Ecuador’s Dollar Reliance Worsens Impact of Oil, Correa Says

By Nathan Gill
(Bloomberg) — President Rafael Correa, a former economics professor critical of Ecuador’s use of the dollar as its official currency, said the greenback is worsening the impact of falling crude prices as liquidity in the economy contracts.

The reliance on the dollar means the government can’t print more money to increase the amount of cash circulating in the economy, hurting growth, Correa said in comments from Costa Rica, broadcast on the presidential website. The country adopted the dollar in 2000 after a banking crisis in the 1990s.

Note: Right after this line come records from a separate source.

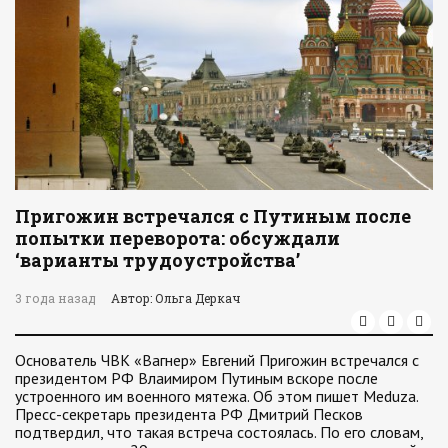
Пригожин встречался с Путиным после
попытки переворота: обсуждали
‘варианты трудоустройства’
3 года назад
Автор: Ольга Деркач
Основатель ЧВК «Вагнер» Евгений Пригожин встречался с
президентом РФ Влаимиром Путиным вскоре после
устроенного им военного мятежа. Об этом пишет Meduza.
Пресс-секретарь президента РФ Дмитрий Песков
подтвердил, что такая встреча состоялась. По его словам,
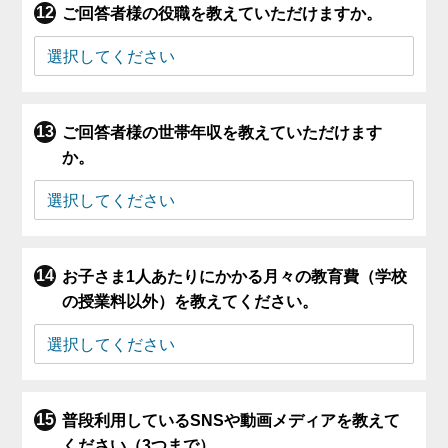
ご回答者様の役職を教えていただけますか。
ご回答者様の世帯年収を教えていただけます
か。
お子さま1人あたりにかかる月々の教育費（学校
の授業料以外）を教えてください。
普段利用しているSNSや動画メディアを教えて
ください（3つまで）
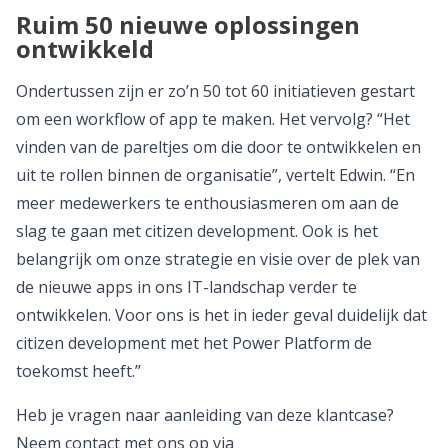
Ruim 50 nieuwe oplossingen
ontwikkeld
Ondertussen zijn er zo’n 50 tot 60 initiatieven gestart
om een workflow of app te maken. Het vervolg? “Het
vinden van de pareltjes om die door te ontwikkelen en
uit te rollen binnen de organisatie”, vertelt Edwin. “En
meer medewerkers te enthousiasmeren om aan de
slag te gaan met citizen development. Ook is het
belangrijk om onze strategie en visie over de plek van
de nieuwe apps in ons IT-landschap verder te
ontwikkelen. Voor ons is het in ieder geval duidelijk dat
citizen development met het Power Platform de
toekomst heeft.”
Heb je vragen naar aanleiding van deze klantcase?
Neem contact met ons op via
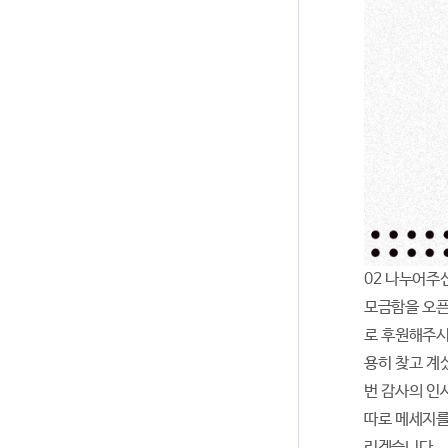
02 나누어주
모금함을 오픈
로 후원해주시
용히 찾고 계
번 감사의 인
따로 메세지를
리겠습니다.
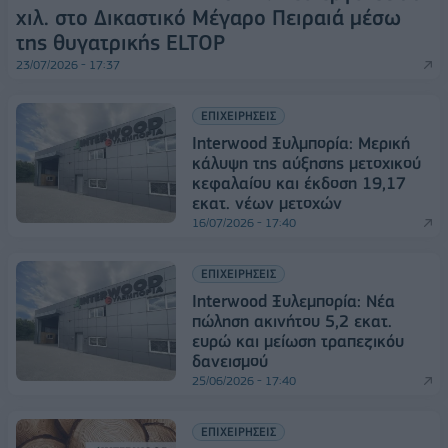
χιλ. στο Δικαστικό Μέγαρο Πειραιά μέσω
της θυγατρικής ELTOP
23/07/2026 - 17:37
ΕΠΙΧΕΙΡΗΣΕΙΣ
Interwood Ξυλμπορία: Μερική
κάλυψη της αύξησης μετοχικού
κεφαλαίου και έκδοση 19,17
εκατ. νέων μετοχών
16/07/2026 - 17:40
ΕΠΙΧΕΙΡΗΣΕΙΣ
Interwood Ξυλεμπορία: Νέα
πώληση ακινήτου 5,2 εκατ.
ευρώ και μείωση τραπεζικόυ
δανεισμού
25/06/2026 - 17:40
ΕΠΙΧΕΙΡΗΣΕΙΣ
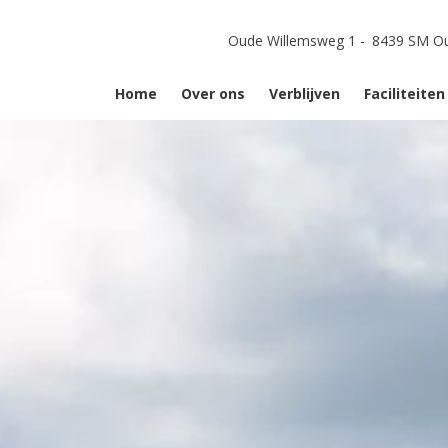
Oude Willemsweg 1
-
8439 SM Ou
Home
Over ons
Verblijven
Faciliteite
Verblijven
Faciliteiten
Standaard kampeerplaats
Fotoalbum b
Comfort kampeerplaatsen
Terras met 
Maandtarieven
kampeerplaatsen
Vakantiehuis De Hooiberg
Vakantiehuis De Hooizolde
Plattegrond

Ecuador depends on crude for about half of its export revenue, and the nation is taking steps to minimize the fallout on the economy from lower oil prices, he said. The government, which defaulted on $3.2 billion of the nation’s foreign bonds six years ago, announced this month that it would cut planned public spending by about 4 percent and take on more debt with China to offset the plunge in crude.
Lower oil prices “hit us hard,” Correa said. “In a dollarized regime, a technically absurd barbarity that occurred in Ecuador after a terrible crisis, the problem is more severe.”
Ecuador’s economic growth will slow to 3.3 percent this year from an estimated 3.9 percent in 2014, according to the median forecast of six economists surveyed by Bloomberg from Dec. 12 to Dec. 17.
Prices for the OPEC member’s Oriente oil have fallen 59 percent to $41.26 a barrel since last year’s peak in June, according to data compiled by Bloomberg. The Finance Ministry had forecast an average export price for its Oriente and Napo crudes of $79.70 in the 2015 budget. It has now cut that to between $50 and $60, Finance Minister Fausto Herrera said in an interview this month.
Ecuador Deficits
Ecuador has posted annual current-account deficits since 2009, draining dollars from the economy, according to central bank data. The bank reported a $79 million deficit in the third quarter, the last period for which data is available.
To prevent a dollar shortage crimping public spending last year, Correa used more than half the central bank’s gold reserves as collateral to obtain a $400 million loan from Goldman Sachs Group Inc. Ecuador already uses most of its monthly oil output to repay loans from China, according to the Finance Ministry.
Electronic Currency
In December, the central bank created a new, electronic currency to use alongside the greenback that it said would boost banking services in rural areas and reduce the cost of money transfers. Use of the electronic coin is voluntary, will be backed by liquid assets and can’t be swapped for government bonds, according to the central bank.
The Latin American country expects total financing needs for 2015 to rise to about $10.5 billion from a previous estimate of $8.81 billion and will use loans from China, multilateral lenders and the nation’s social security agency to help offset a drop in the price of crude, Herrera said.
Dollarized economies face challenges when export revenue falls and when policy makers don’t save enough to offset the drop in government income, said Juan Lorenzo Maldonado, an economist at Credit Suisse Group AG.
Still, Ecuador has faced periods when oil prices were lower than current levels and shouldn’t have problems weathering the drop in crude, Maldonado said.

“Dollarization can exist with a lower level of oil; you just need to make sure that you’re financing your deficit,” Maldonado said Wednesday in a telephone interview from New York. “Ecuador can withstand the shock.”